Se a gravação corajosamente veiculada pela jornalista do The Intercept causa choque e tristeza, além da necessária revolta, a nós advogadas e operadoras do direito ela não causa espanto. O machismo e a misoginia são uma característica do nosso judiciário e estão no dia a dia de todos os tribunais brasileiros. Diariamente vemos não só a normalização do estupro e do assédio sexual como a desvalorização da mulher no mercado de trabalho e a negativa da igualdade salarial. Advogadas são desrespeitadas e o futuro repete o passado com mais intensidade do que se pode imaginar.
Sabemos, afinal vivemos isso no dia a dia, e provamos por meio de pesquisa, que “Esse tipo de comportamento institucional pode ser descrito como ‘patriarcalismo jurídico’ e constitui um tipo de violência de gênero em curso na nossa sociedade, (..)”(3) porém o que não podemos, ou não devemos esquecer é quem exerce essa violência, homens, brancos, casados e católicos, como os que vimos no vídeo (que são quem compõem a maioria do Judiciário brasileiro, de acordo com pesquisa realizada pelo Conselho Nacional de Justiça)(4) e como superá-la.

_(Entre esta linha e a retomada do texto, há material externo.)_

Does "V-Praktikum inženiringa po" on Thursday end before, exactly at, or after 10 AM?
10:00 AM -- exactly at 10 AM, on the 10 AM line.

O caminho passa, de forma mais ampla, não só por ocupar os espaços de poder, entendendo que só ocupar não basta, uma vez que o judiciário é parte do aparelho de estado capitalista e por isso condensa os aspectos da exploração e da opressão, como também, de forma mais restrita, por superar a lenda da meritocracia no acesso as carreiras jurídicas, uma vez que sem igualdade material entre os membros de uma sociedade, não há igualdade de oportunidades. Que o caso Mari Ferrer sirva não só como um exemplo amargo do que é o nosso judiciário, e como ele está longe de ser neutro ou efetuar justiça – um “museu de grandes novidades” – mas pra mostrar, pelas vias da resistência que “o tempo não para” ou estaremos condenadas, nós, mulheres, a viver “da caridade de quem nos detesta”.